Source extract

##############################

The School District of Philadelphia has proposed to shutter George W. Childs Elementary School, 1541 S. 17th St., at the end of the current school year due to the building’s age of 116 years and relocate the pupils to Norris S. Barratt Middle School, located four blocks away at 1599 Wharton St. Eight school district officials including Childs’ Principal Alphonso Evans formed the panel that addressed the proposed move — which must first be approved by the School Reform Commission — inside Childs’ auditorium as about 200 residents listened. The district met with Childs’ parents again on Tuesday and has more sessions scheduled leading up to the commission’s 2 p.m. May 26 meeting at 440 N. Broad St..

Regardless, Walker refuses to send her son, fifth-grader Jibril Little, to 16th and Wharton streets as the area is “infested with drug activity,” she told the panel.

“If I have to work an extra day — and some of the other parents are not fortunate — but if I have to work an extra day to put him in Catholic school — another child in Catholic school and I have a child that’s in college — I’m going to do that,” she said. “I can’t sacrifice my son’s safety.”

Students, parents, alumni and area residents firmly stood their ground holding hands as they tried to make a loop around the school and chanted “save our school.”

“We’re just trying to make a chain, trying to make a statement,” parent and co-founder of Concerned Parents of Childs, Kim Smith said.

The chain of approximately 100 people looped more than halfway around the school before the meeting got under way at 6 p.m.

At Barratt next year, the district has proposed that Childs students will be on the first through third floors with Barratt’s eighth grade on the fourth floor. The staff will stagger arrivals and dismissals and they will each have a separate entrance, Danielle Seward, the director of the Office of Grade and Space Planning, said.

##############################

Collected data

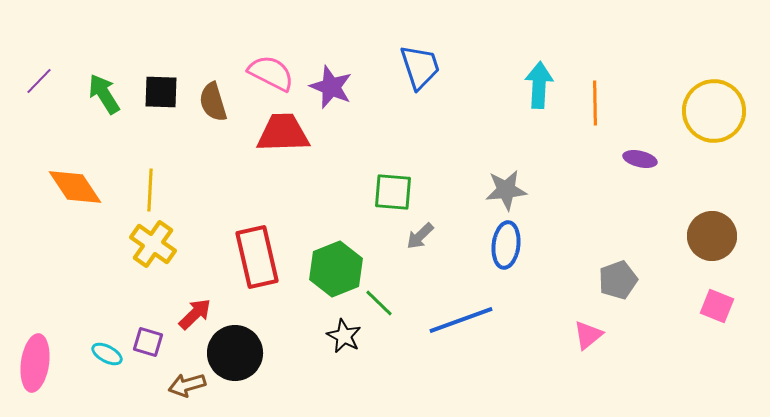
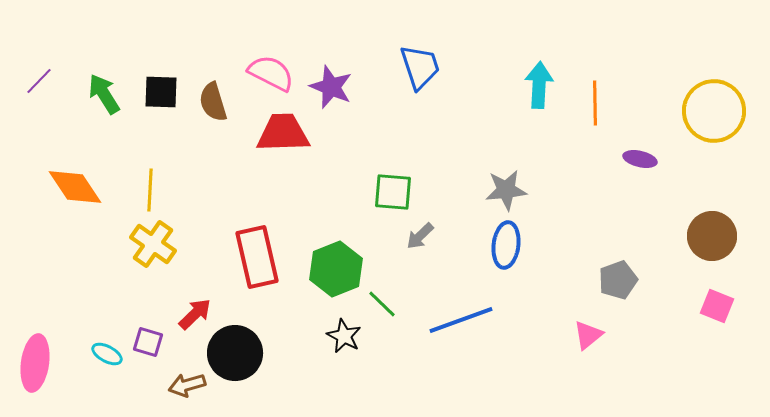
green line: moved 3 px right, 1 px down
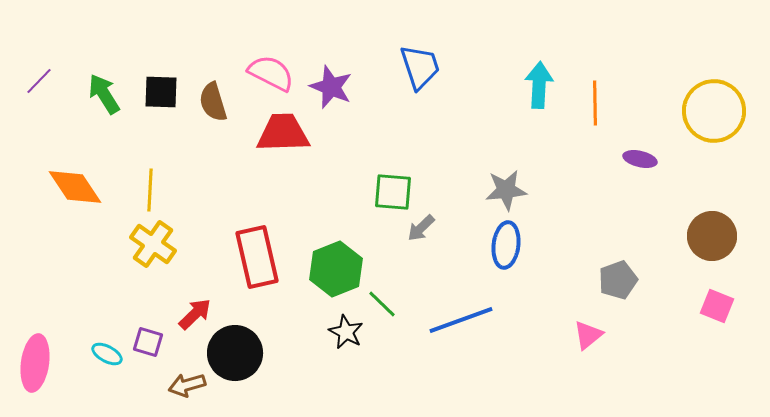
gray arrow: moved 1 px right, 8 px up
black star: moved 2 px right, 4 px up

##############################

Exercise goal
Copy out the news excerpt about the proposed closing of Childs Elementary School in full, word for word.

Task result
The School District of Philadelphia has proposed to shutter George W. Childs Elementary School, 1541 S. 17th St., at the end of the current school year due to the building’s age of 116 years and relocate the pupils to Norris S. Barratt Middle School, located four blocks away at 1599 Wharton St. Eight school district officials including Childs’ Principal Alphonso Evans formed the panel that addressed the proposed move — which must first be approved by the School Reform Commission — inside Childs’ auditorium as about 200 residents listened. The district met with Childs’ parents again on Tuesday and has more sessions scheduled leading up to the commission’s 2 p.m. May 26 meeting at 440 N. Broad St..

Regardless, Walker refuses to send her son, fifth-grader Jibril Little, to 16th and Wharton streets as the area is “infested with drug activity,” she told the panel.

“If I have to work an extra day — and some of the other parents are not fortunate — but if I have to work an extra day to put him in Catholic school — another child in Catholic school and I have a child that’s in college — I’m going to do that,” she said. “I can’t sacrifice my son’s safety.”

Students, parents, alumni and area residents firmly stood their ground holding hands as they tried to make a loop around the school and chanted “save our school.”

“We’re just trying to make a chain, trying to make a statement,” parent and co-founder of Concerned Parents of Childs, Kim Smith said.

The chain of approximately 100 people looped more than halfway around the school before the meeting got under way at 6 p.m.

At Barratt next year, the district has proposed that Childs students will be on the first through third floors with Barratt’s eighth grade on the fourth floor. The staff will stagger arrivals and dismissals and they will each have a separate entrance, Danielle Seward, the director of the Office of Grade and Space Planning, said.